- _DIRECTIONS_:
A. In the shell thread below, why might the she-bang line need adapting on some systems?
B. According to the shell thread below, when does $0 fail to contain the script's file path?
C. Carry on the shell thread below from its final line.

On Thu, Jul 13, 2006 at 11:53:00PM -0600, Bob Proulx wrote:
> Stephane Chazelas wrote:
> > $0 will always contain the file path, unless the script was
> > started as:
> >
> > bash script.sh
> >
> > And there's no script.sh in the current directory (in which case
> > sh/bash will have looked up script.sh in $PATH).
>
> Of course using command as you have done will work for bash.
"command" is a POSIX command. So will work with every POSIX and
therefore every Unix conformant sh. Note that on some systems,
the Unix conformant sh is not in /bin, you may need to adapt the
she-bang line (note that the she-bang line is a non-standard Unix
feature).
> But I
> always feel better about using portable shell as much as possible.
> here is one way.
>
> pathfind() {
> OLDIFS="$IFS"
> IFS=:
> for p in $PATH; do
> if [ -x "$p/$*" ]; then
> IFS="$OLDIFS"
> echo "$p/$*"
> fi
> done
> IFS="$OLDIFS"
> }
On the contrary the code above has many problems:
1- If IFS was unset before, it becomes set to the empty string
after which has a different meaning.

- _RECORDED DATA_:
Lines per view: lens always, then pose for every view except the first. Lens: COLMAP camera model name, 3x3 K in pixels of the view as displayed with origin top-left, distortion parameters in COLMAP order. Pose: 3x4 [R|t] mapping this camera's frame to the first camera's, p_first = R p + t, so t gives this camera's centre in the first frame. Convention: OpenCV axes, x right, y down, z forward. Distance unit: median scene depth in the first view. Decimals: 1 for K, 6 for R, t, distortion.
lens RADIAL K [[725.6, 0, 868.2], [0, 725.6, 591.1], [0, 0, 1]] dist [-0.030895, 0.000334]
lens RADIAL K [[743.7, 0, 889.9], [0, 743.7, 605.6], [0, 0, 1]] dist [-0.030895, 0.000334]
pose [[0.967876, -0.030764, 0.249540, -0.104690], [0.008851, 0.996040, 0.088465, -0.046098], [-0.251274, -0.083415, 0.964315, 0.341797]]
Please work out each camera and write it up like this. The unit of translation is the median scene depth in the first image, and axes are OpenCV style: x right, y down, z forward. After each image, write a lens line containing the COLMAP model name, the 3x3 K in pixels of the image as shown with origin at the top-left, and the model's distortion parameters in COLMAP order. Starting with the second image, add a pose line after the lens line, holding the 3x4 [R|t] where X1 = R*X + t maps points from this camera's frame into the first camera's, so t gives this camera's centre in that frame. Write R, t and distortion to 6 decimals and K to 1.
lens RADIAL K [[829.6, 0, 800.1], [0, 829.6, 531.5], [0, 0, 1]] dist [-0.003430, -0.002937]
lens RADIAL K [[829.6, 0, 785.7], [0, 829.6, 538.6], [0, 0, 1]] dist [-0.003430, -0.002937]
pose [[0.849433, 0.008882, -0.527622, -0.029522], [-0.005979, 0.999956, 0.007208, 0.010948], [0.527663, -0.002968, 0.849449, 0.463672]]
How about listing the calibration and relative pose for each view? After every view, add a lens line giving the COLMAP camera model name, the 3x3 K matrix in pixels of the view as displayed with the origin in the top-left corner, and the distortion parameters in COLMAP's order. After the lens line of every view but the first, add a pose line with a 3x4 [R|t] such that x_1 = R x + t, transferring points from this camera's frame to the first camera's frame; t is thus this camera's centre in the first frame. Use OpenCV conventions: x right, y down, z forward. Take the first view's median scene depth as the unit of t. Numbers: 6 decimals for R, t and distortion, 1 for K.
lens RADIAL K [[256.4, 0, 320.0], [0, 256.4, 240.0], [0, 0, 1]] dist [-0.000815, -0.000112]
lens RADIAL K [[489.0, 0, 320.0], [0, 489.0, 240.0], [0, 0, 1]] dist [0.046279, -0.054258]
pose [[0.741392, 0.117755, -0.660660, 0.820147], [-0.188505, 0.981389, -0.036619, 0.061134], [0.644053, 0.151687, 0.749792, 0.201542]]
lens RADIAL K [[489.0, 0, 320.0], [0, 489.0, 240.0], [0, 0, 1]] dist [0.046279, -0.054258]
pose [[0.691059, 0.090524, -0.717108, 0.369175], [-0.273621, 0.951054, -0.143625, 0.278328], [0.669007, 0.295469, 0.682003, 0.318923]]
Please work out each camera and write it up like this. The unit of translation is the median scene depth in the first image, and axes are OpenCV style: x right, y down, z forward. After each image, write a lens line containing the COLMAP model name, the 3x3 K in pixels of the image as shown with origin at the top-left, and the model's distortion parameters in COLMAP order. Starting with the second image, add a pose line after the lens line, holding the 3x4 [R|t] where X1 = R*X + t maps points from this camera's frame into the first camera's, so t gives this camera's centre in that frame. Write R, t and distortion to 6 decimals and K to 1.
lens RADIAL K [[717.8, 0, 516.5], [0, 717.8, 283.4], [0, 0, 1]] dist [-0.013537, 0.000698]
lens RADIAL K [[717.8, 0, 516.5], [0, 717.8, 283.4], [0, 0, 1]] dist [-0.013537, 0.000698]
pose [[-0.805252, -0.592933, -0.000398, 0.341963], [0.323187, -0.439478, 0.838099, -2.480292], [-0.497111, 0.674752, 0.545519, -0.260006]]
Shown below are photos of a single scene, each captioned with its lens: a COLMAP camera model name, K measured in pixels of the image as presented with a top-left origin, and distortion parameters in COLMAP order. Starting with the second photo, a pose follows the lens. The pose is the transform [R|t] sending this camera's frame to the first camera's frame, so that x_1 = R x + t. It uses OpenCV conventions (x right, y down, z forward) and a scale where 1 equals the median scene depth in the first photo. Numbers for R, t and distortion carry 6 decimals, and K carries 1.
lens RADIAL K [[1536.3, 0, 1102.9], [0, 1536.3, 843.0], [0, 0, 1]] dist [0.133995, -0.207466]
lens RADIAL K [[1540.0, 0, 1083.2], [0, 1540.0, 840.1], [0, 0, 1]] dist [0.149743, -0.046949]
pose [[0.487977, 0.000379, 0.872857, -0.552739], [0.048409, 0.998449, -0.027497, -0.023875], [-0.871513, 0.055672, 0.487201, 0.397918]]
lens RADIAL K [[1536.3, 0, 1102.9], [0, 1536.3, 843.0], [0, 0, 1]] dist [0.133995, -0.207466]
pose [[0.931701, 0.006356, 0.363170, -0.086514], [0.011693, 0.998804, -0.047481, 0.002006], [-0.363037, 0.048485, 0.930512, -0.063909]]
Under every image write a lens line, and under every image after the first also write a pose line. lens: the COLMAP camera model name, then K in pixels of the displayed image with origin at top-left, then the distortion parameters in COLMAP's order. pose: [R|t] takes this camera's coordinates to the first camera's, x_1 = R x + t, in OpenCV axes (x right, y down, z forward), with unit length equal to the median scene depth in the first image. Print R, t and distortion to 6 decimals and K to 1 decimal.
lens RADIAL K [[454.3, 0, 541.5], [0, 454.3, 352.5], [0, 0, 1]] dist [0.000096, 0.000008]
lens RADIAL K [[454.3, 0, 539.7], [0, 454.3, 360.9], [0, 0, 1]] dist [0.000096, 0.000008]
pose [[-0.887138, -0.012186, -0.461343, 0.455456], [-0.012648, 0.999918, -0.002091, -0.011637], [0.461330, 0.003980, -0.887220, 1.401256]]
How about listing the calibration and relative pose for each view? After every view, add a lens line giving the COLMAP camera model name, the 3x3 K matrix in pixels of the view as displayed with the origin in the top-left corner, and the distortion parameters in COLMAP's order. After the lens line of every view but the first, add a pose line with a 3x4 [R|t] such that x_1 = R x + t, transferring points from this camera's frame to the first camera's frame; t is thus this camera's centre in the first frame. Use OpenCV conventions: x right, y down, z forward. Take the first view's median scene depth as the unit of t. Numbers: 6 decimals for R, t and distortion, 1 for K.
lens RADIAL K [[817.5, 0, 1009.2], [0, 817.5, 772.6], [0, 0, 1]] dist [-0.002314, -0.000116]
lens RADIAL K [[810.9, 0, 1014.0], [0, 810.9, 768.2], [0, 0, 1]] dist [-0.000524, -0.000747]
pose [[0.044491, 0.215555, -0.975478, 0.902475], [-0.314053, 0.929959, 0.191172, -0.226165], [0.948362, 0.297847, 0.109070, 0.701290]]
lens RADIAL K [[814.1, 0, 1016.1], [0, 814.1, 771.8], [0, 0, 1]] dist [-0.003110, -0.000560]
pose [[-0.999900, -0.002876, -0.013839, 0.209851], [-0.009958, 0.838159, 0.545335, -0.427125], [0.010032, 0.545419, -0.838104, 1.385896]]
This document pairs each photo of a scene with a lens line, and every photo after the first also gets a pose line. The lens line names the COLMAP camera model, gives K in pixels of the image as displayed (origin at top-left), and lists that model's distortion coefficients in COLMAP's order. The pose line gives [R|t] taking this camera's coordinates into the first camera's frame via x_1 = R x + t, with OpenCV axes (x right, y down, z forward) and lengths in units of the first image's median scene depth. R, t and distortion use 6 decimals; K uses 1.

- _RESPONSES_:
A. On some systems the Unix-conformant sh is not in /bin. The she-bang line has to point to wherever that sh actually is.

B. When the script is started as "bash script.sh" and there is no script.sh in the current directory.

C.
2- word splitting when IFS contains non-blank characters varies
from one shell to the next, and in most implementations
(including bash and AT&T ksh, it differs from the way the shell
splits $PATH internally to look up a command ("/bin:" is "/bin"
and "" as far as PATH look up is concerned while bash world
splitting splits "/bin:" into only "/bin").
3- you forgot to disable filename generation, which means
wildcards will be expanded in "for p in $PATH"
4- there's a "break" (or return 0) missing, a "return 1" missing
if there's no match.
5- echo is not a portable command, use printf instead as POSIX
suggests.
>
> > #! /bin/sh -
> > dir=$(
> > cmd=$0
> > [ -e "$cmd" ] || cmd=$(command -v -- "$cmd") || exit
> > dir=$(dirname -- "$cmd")
> > cd -P -- "$dir" && pwd -P
> > ) || exit
> > # untested
> >
> > should give you the absolute path of the directory portion of
> > the script path (unless that directory ends in newline
> > characters).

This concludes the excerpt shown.